God, I hope I get it. I hope I get it.

One of the first musicals I ever fell in love with was A Chorus Line.

A story about 17 dancers auditioning for a spot in the chore for a Broadway show in the 1970s, the musical serves almost as a mockumentary of what it’s like to be an aspiring dancer. The cast of characters is full of different backgrounds and stories – some who got boob jobs to suppress their lack of self-esteem, some who still haven’t come out to their parents, some who confided in their priest that they thought they had gonorrhea. They are a broad collection, to say the least. 

 

There are a lot of reasons why this show has remained close to my heart, even after giving up a dream to be a dancer on Broadway years ago. 

I loved watching dancers muddle through combinations because it felt too accurate. I loved seeing characters unravel their personal baggage as if it were for Humans of New York. I loved recognizing in myself how much dance was both a teacher and an escape as it was for the auditionees. But what I loved more was the sentiment of a bunch of strangers wanting the same thing: a shot. 

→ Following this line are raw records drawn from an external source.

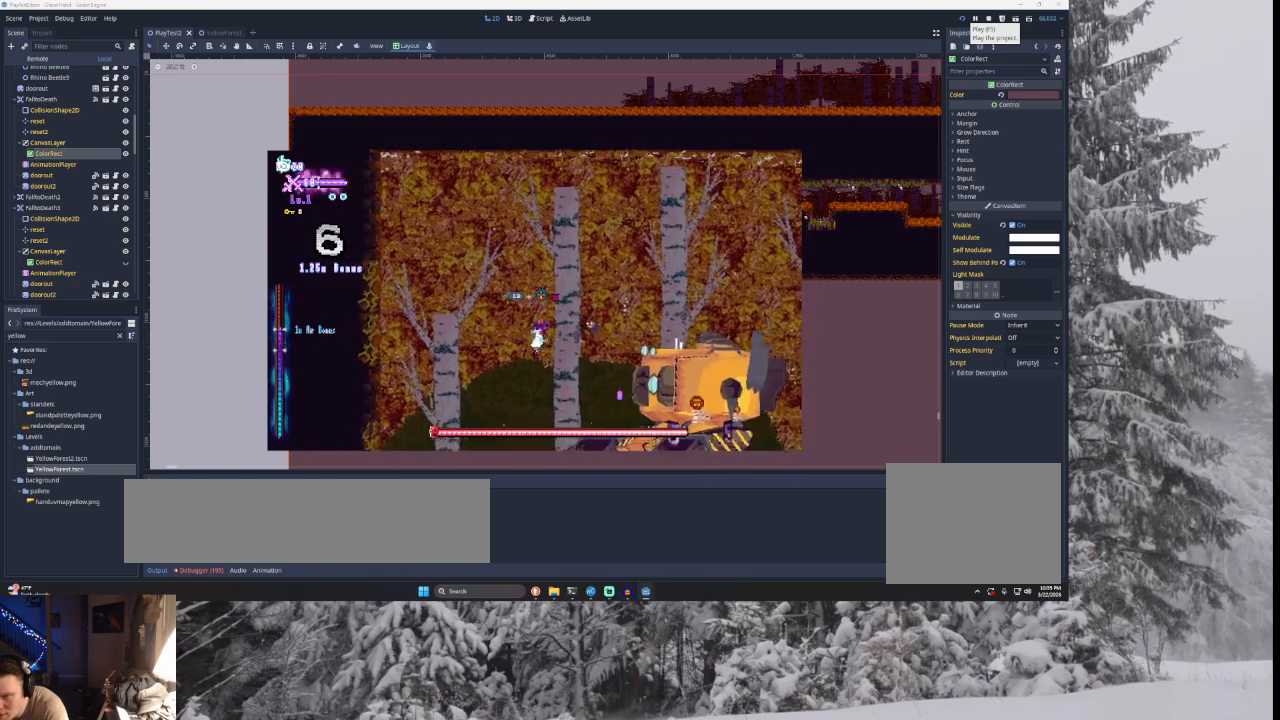
{"buttons": [], "left_stick": "left", "right_stick": "center", "events": [[200, "left_stick", "center"], [333, "left_stick", "left"]]}
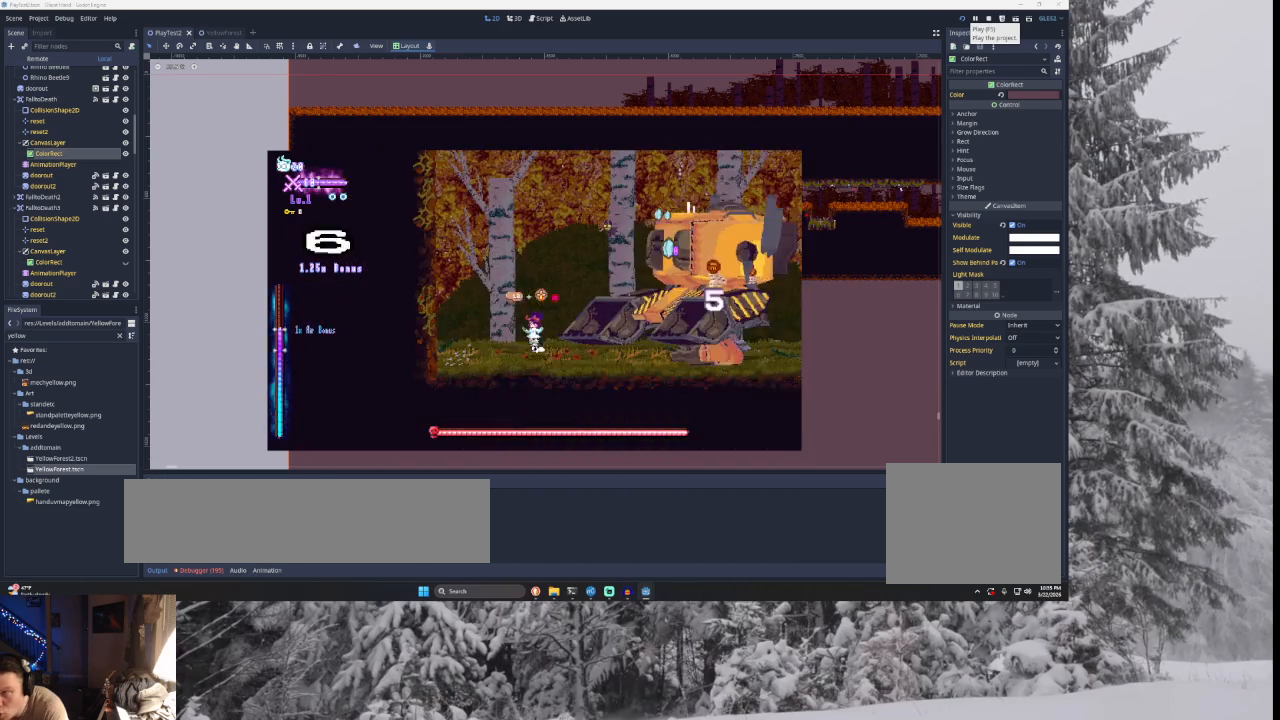
{"buttons": ["TRIANGLE"], "left_stick": "left", "right_stick": "center", "events": [[100, "TRIANGLE", "down"], [367, "TRIANGLE", "up"], [400, "TRIANGLE", "down"]]}
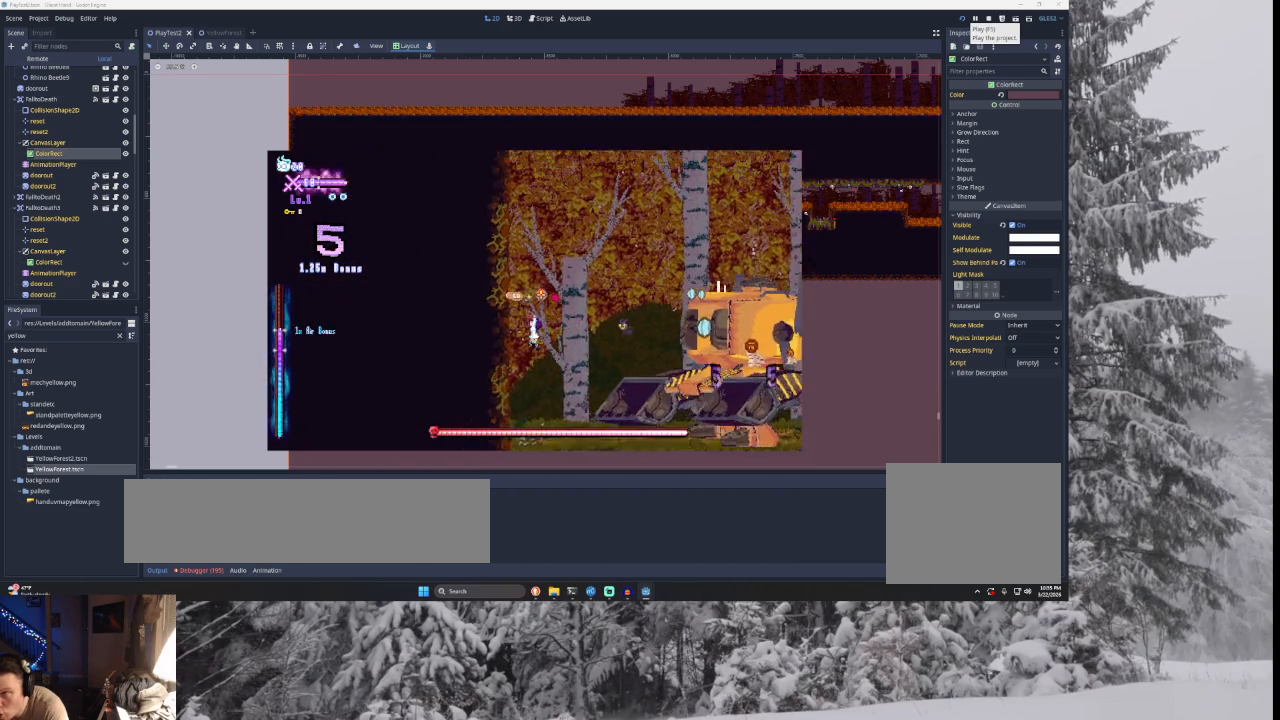
{"buttons": ["TRIANGLE"], "left_stick": "right", "right_stick": "center", "events": [[200, "TRIANGLE", "up"], [233, "left_stick", "center"], [300, "TRIANGLE", "down"], [400, "left_stick", "right"]]}
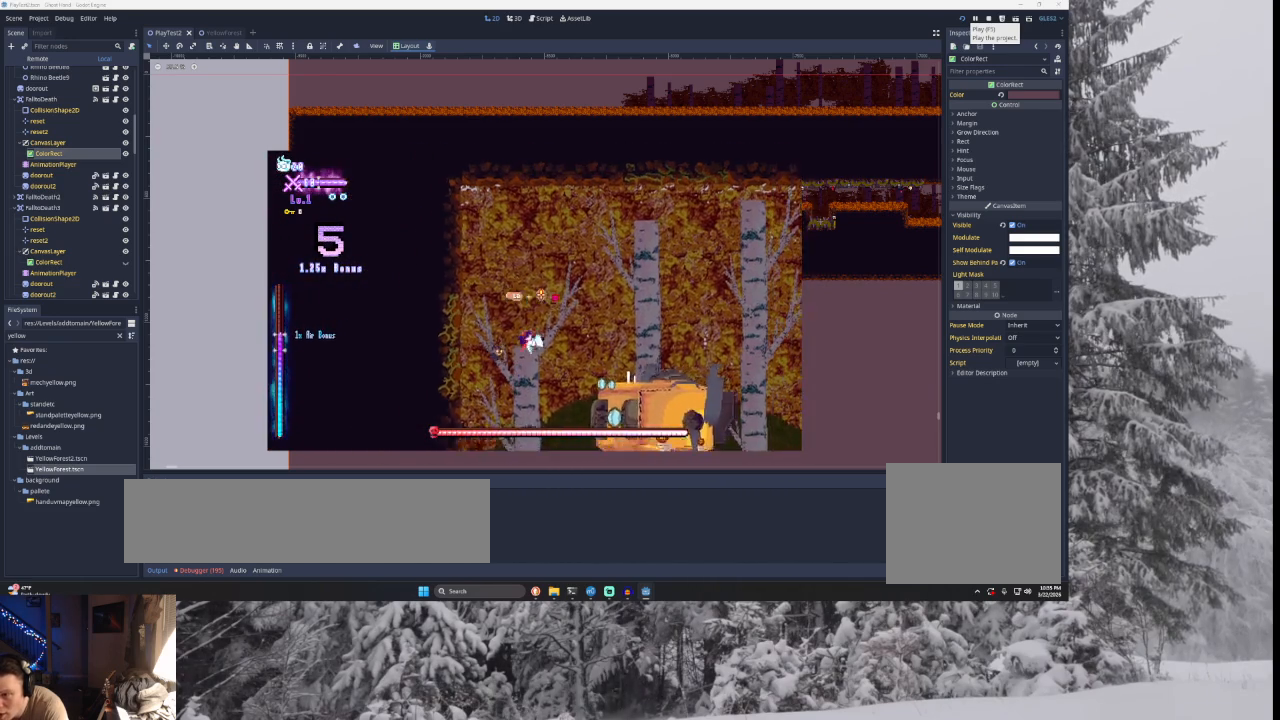
{"buttons": [], "left_stick": "right", "right_stick": "center", "events": [[200, "TRIANGLE", "up"], [367, "right_stick", "down"], [500, "right_stick", "center"]]}
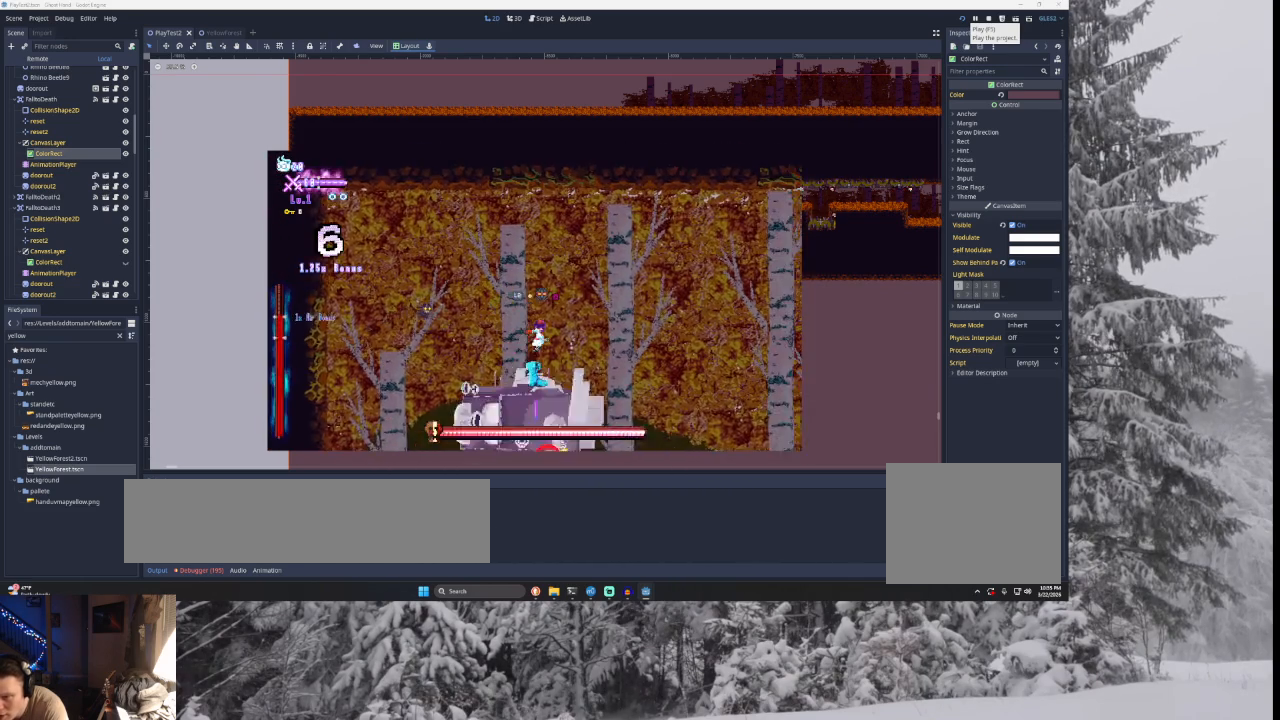
{"buttons": [], "left_stick": "right", "right_stick": "down", "events": [[333, "right_stick", "down"]]}
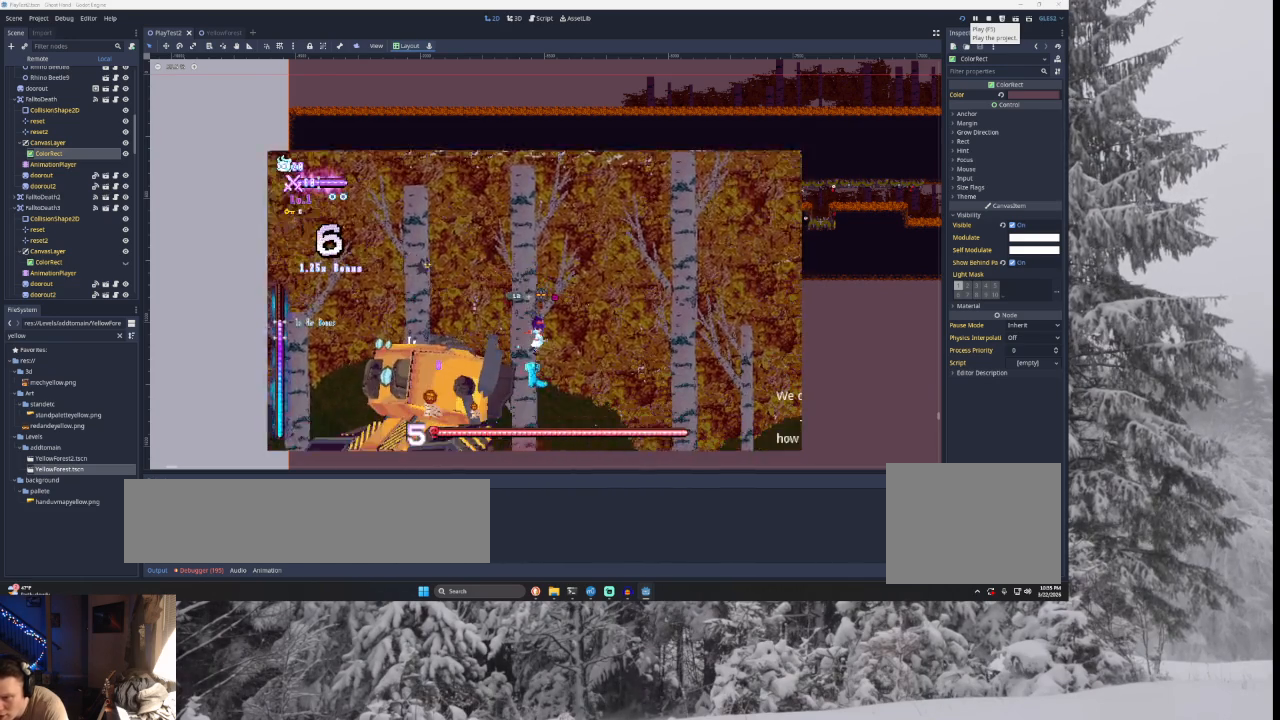
{"buttons": [], "left_stick": "right", "right_stick": "center", "events": [[33, "right_stick", "center"]]}
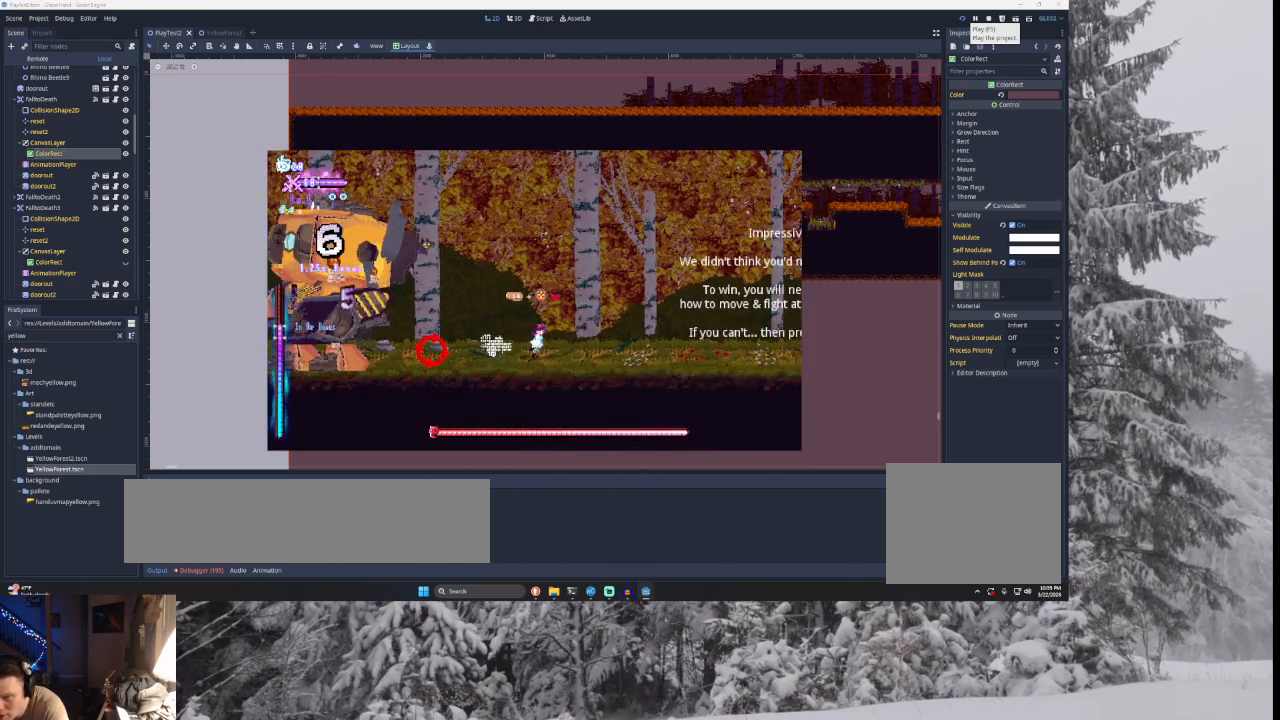
{"buttons": [], "left_stick": "right", "right_stick": "center", "events": []}
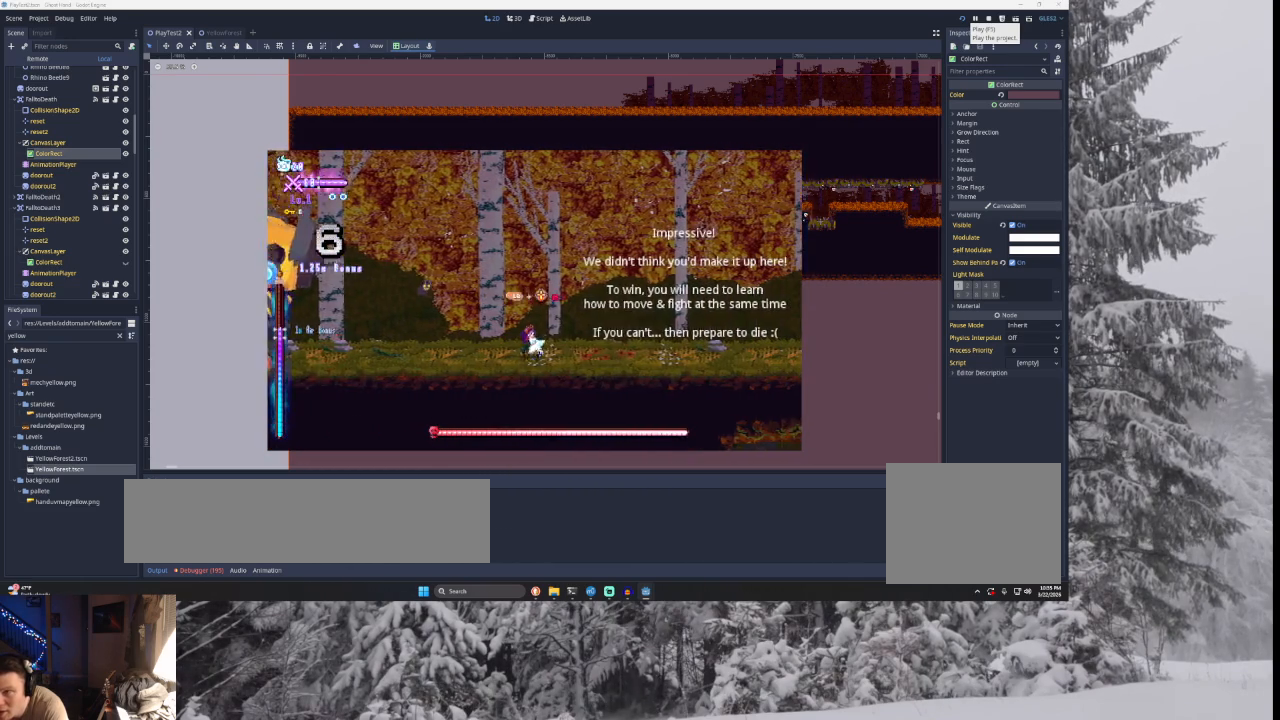
{"buttons": [], "left_stick": "right", "right_stick": "center", "events": []}
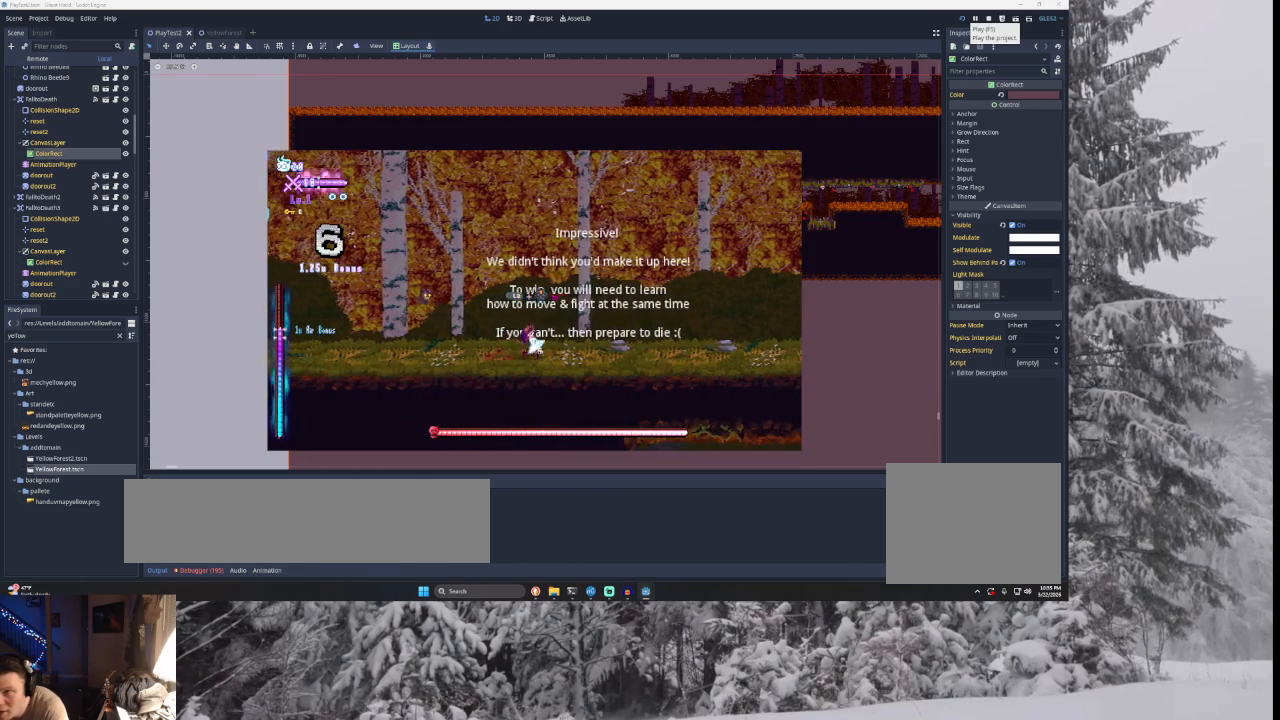
{"buttons": [], "left_stick": "right", "right_stick": "center", "events": [[233, "TRIANGLE", "down"], [500, "TRIANGLE", "up"]]}
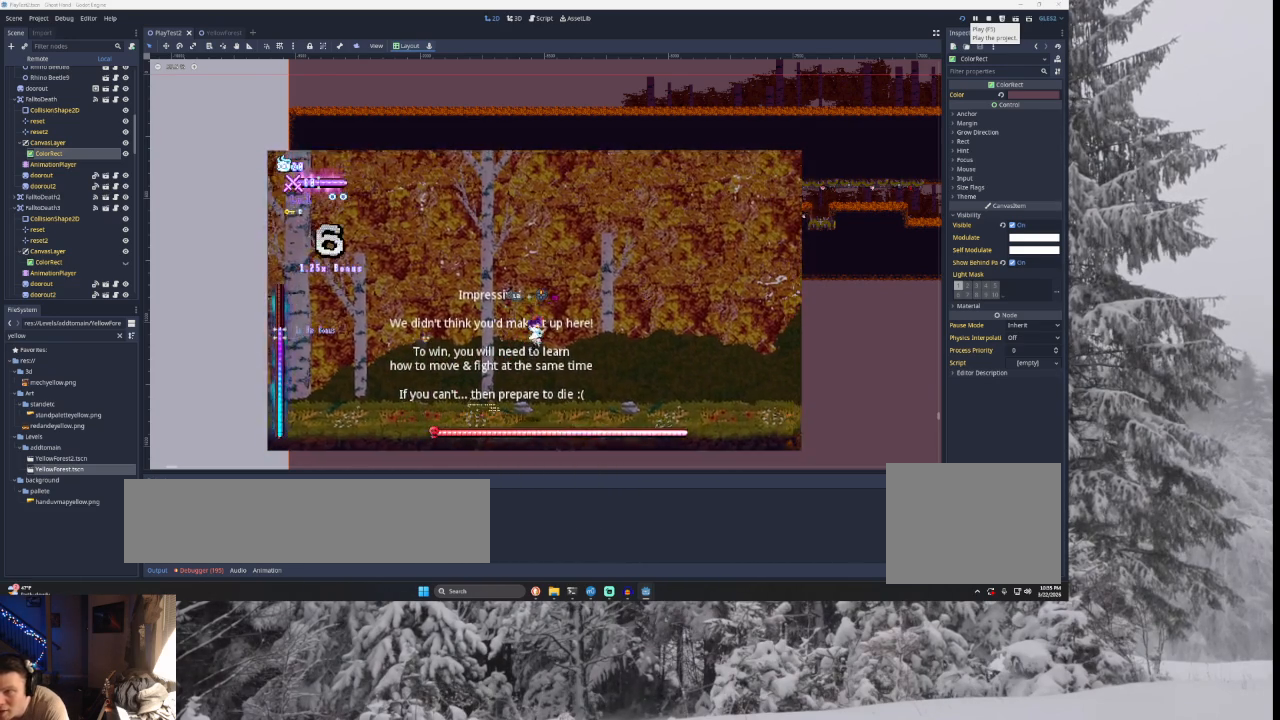
{"buttons": [], "left_stick": "right", "right_stick": "center", "events": [[133, "SQUARE", "down"], [333, "SQUARE", "up"]]}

God, I hope I get it. I hope I get it.

The entire opening scene shows the ups and downs of attempting a dream:

One moment you’re thinking you’re absolute trash and the next the absolute shit. This is another lesson dance has given me: sometimes there are no in-betweens on the extremities of self-evaluation. 

You can feel either incredibly insecure or unwarrantedly confident of your abilities after a performance – on stage, in the classroom or the office. Both states are impossible to sustain for too long. 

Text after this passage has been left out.